Terry demonstrated AutoML. Which can generate good results, but you still need to aware of how best to prepare data in order to get the most of this approach. In other words, it doesn't avoid the need to have data science skills but it can be a way of accelerating time to value.
A key piece of advice was to avoid using Spark ML unless you need the power of distributed processing. Wherever possible, you should adopt a single node architecture as it will be easier to train and maintain your model.
Architectural blueprints for the Modern Data Warehouse
Just Blindbæk, Microsoft BI MVP, provided an overview of three architectural blueprints to consider when building business intelligence solutions using modern cloud platforms.
I was struck by how similar Just's thinking aligns to endjin's modern data platform (MDP) blueprints. In particular two recommendations:
For larger scale projects, the use of notebooks running in Synpase Spark Pool for the data transformation, persisting data in the data lake and generating views over the lake using SQL Serverless serve up data for reporting in Power BI. Based on "pay per use" nature of these technologies, we would certainly back up Just's experience of this representing an order of magnitude more cost effective to run.

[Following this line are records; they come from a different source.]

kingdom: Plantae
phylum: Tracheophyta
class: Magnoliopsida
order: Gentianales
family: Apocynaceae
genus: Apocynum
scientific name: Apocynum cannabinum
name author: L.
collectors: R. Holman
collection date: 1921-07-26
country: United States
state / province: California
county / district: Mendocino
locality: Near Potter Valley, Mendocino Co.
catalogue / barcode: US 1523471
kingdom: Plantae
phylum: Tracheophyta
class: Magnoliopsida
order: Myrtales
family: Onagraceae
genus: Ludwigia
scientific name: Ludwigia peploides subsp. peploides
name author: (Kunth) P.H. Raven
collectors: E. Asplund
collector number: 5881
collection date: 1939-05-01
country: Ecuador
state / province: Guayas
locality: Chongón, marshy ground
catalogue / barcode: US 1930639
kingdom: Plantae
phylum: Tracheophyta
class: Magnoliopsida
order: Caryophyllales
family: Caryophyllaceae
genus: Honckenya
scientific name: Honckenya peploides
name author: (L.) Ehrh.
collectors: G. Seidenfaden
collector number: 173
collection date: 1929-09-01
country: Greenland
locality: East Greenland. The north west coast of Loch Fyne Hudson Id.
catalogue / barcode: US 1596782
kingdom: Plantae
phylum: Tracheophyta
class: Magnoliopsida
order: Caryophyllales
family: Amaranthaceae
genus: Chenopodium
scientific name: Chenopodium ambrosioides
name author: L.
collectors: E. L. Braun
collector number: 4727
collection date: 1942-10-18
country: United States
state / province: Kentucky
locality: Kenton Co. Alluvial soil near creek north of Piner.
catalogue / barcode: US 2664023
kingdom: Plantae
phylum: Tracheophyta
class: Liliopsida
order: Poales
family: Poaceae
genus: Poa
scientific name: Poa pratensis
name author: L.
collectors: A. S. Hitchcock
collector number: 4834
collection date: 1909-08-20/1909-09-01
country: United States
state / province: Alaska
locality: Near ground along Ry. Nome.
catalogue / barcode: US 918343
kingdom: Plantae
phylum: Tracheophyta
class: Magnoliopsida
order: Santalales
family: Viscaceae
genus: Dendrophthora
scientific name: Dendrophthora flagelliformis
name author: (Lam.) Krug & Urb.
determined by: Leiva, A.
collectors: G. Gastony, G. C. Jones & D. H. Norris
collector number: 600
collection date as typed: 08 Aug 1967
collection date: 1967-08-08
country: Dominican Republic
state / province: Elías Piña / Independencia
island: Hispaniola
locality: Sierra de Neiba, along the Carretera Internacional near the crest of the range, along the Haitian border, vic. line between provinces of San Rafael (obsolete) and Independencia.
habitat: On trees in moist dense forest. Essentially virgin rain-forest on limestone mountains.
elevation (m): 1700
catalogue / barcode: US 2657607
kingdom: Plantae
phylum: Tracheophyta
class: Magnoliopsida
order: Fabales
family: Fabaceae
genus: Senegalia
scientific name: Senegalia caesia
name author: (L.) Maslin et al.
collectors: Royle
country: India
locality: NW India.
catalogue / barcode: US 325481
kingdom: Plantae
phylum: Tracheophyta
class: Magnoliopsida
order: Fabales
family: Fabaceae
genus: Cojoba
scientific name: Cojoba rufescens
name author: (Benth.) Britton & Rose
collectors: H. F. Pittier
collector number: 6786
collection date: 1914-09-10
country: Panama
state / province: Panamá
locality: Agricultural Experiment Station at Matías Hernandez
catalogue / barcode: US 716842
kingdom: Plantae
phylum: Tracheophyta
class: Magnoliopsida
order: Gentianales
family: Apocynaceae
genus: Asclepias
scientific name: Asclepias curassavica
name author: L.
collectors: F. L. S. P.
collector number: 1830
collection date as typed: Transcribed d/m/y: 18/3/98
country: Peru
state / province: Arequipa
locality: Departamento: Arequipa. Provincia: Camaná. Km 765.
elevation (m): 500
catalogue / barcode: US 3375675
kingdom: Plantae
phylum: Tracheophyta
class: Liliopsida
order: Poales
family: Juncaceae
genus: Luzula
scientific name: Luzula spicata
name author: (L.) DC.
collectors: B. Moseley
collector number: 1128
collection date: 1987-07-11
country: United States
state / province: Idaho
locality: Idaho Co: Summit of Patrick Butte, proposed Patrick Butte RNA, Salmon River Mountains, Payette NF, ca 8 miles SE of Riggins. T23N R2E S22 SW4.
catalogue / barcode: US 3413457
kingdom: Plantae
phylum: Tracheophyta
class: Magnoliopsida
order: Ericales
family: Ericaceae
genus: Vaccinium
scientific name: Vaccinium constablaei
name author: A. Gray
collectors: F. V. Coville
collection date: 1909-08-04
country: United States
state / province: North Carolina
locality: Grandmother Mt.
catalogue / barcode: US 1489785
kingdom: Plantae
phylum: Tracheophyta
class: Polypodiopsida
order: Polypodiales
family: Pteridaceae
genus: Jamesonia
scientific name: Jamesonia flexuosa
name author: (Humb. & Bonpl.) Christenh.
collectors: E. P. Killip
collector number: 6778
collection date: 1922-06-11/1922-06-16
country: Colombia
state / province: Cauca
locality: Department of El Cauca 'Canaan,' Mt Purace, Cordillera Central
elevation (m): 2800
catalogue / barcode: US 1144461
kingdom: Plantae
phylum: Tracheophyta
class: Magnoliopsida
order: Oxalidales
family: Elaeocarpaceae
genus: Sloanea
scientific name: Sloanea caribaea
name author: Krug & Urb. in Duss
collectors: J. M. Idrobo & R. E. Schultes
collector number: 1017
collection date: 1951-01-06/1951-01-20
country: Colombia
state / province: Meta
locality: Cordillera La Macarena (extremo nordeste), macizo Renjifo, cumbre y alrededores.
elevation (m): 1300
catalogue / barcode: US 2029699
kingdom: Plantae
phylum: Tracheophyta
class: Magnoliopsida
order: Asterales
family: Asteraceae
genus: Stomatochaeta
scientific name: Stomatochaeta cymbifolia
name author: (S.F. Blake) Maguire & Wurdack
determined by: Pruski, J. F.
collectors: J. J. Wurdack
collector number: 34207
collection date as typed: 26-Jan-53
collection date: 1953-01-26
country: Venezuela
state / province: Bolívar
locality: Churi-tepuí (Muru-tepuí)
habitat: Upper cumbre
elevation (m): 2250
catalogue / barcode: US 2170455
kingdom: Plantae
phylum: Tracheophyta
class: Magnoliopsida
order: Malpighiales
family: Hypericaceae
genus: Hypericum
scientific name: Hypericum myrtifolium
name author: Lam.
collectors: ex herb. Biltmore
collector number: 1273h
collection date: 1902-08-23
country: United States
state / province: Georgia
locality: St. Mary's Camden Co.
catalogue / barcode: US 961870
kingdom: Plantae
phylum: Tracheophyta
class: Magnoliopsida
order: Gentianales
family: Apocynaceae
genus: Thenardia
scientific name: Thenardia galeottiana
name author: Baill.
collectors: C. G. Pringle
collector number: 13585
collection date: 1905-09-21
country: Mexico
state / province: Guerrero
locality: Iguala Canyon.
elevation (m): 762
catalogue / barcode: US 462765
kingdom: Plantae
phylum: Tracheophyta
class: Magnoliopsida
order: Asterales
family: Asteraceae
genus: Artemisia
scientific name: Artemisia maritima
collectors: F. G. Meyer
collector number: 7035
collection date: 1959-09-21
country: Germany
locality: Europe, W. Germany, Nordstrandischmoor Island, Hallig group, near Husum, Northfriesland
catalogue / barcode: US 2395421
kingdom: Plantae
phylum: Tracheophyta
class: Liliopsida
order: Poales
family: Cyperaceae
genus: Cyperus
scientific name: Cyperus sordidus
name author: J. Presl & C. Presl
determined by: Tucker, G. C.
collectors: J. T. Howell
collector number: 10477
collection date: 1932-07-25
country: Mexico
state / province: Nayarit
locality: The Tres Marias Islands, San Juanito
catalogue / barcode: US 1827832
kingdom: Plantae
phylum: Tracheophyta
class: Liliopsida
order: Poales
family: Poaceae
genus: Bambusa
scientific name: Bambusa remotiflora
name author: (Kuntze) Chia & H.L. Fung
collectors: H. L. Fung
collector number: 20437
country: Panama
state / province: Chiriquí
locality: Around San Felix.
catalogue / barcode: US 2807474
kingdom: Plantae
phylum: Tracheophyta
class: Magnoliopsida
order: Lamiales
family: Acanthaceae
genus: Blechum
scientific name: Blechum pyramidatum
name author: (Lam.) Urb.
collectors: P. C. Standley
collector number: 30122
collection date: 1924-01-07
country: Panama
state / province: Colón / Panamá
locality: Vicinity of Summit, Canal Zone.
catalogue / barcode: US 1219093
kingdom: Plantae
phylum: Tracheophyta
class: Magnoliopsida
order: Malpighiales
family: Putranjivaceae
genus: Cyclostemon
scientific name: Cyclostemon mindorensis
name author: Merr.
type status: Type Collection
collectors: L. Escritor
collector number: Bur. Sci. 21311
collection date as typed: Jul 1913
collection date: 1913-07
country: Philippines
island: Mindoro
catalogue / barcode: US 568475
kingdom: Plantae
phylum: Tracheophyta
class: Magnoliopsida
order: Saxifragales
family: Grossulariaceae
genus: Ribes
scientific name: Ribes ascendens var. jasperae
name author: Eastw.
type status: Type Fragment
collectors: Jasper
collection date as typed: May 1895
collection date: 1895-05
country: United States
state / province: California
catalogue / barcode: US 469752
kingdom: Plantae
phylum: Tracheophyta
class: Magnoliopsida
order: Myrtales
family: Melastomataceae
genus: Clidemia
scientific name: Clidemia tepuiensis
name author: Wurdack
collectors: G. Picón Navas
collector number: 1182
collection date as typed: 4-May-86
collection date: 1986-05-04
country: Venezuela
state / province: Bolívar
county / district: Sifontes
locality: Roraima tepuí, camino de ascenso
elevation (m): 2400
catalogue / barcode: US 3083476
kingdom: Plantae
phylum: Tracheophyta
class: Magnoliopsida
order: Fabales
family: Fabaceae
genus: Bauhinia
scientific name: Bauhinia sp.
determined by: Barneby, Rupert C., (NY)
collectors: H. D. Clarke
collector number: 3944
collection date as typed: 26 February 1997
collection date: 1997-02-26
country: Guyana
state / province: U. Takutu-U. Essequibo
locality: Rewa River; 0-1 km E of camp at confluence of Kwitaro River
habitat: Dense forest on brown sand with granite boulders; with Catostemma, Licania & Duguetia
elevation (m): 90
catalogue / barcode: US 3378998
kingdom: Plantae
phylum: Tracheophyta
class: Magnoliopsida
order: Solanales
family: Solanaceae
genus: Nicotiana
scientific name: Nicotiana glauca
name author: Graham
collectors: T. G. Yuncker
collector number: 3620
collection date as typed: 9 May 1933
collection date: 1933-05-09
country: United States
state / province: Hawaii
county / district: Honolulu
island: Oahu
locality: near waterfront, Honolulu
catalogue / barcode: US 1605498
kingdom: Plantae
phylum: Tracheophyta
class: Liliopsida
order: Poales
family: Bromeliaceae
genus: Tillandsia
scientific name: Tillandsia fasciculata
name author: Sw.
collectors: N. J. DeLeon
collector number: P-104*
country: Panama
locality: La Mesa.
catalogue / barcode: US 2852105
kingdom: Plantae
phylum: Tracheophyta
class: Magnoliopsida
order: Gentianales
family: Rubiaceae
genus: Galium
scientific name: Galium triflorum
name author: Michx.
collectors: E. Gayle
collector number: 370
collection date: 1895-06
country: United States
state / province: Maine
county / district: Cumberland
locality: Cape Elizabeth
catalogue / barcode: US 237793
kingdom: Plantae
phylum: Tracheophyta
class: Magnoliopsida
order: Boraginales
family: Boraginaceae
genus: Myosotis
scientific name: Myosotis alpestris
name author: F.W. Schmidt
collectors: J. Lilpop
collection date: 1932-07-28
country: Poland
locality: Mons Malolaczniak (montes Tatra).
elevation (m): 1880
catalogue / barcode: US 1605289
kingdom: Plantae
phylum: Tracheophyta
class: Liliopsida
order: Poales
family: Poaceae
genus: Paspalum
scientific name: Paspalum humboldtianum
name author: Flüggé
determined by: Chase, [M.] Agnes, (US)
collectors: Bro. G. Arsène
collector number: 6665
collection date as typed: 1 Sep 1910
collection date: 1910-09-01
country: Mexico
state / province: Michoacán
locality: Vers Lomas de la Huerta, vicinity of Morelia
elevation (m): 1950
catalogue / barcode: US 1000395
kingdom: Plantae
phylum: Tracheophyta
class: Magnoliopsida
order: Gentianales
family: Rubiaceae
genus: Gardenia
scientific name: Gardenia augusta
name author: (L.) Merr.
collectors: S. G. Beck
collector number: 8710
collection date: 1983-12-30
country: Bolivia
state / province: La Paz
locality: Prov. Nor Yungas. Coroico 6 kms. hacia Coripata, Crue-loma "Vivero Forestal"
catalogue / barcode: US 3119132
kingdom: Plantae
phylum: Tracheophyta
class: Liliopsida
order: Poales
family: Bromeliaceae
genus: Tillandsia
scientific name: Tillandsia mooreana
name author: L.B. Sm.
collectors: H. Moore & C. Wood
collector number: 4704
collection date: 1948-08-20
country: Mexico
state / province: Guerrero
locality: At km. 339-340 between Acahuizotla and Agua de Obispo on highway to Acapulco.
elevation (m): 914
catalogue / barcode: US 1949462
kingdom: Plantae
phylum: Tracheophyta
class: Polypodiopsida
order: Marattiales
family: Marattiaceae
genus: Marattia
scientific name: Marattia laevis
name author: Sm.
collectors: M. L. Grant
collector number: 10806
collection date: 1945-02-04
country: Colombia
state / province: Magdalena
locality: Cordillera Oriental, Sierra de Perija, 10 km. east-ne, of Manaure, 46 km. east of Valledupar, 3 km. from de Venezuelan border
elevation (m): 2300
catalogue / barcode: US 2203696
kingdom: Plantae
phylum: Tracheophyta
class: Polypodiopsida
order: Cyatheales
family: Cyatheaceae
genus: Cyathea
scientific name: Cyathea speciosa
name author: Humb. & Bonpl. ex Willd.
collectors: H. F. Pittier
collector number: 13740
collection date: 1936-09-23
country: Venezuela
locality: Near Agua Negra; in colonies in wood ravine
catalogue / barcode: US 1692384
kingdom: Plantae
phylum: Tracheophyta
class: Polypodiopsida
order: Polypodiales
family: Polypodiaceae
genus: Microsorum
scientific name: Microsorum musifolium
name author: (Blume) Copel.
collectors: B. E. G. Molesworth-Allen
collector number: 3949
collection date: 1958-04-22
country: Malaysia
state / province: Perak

For simpler use cases, the option to use Power BI as an end to end solution. For example, using Power BI DataFlows for ingestion, under a "bring your own lake" philosophy. This type of use case can be delivered with Power BI pro licenses alone.
Microsoft have the development teams for Power BI and Synapse working closely together. So Just is anticipating further capabilities to be opened up in the future.
I attended 3 sessions which were focused on Purview. What struck me in all of these sessions was a lot of reference to Purview in the future tense - i.e. what it was going to be able to do in the future. There is a huge amount of excitement about this product, because the industry has been crying out for something like this for a long time. Microsoft are clearly committed to it as a strategic product, and it feels like it is getting towards that tipping point where the features and the number of data sources it supports will justify the cost of spinning up this service.
What I learned is that Purview is an implementation of the open source Apache Atlas, a scalable and extensible set of core foundational governance services
I found the two days to be full of useful information. It is clear that the Microsoft data and analytics ecosystem is highly capable and continues to evolve at pace, with a bold vision and exciting new developments constantly being released.
The event was really well organised, and built a strong sense of community. Though more informal events such as the pub quiz, you were given ample opportunities to network with peers. I didn't realise how much I have missed "face to face" meetings over the last few years and the random opportunities that "in person" events create to meet new people and make professional connections.
Thanks SQLbits, I will definitely see you next year!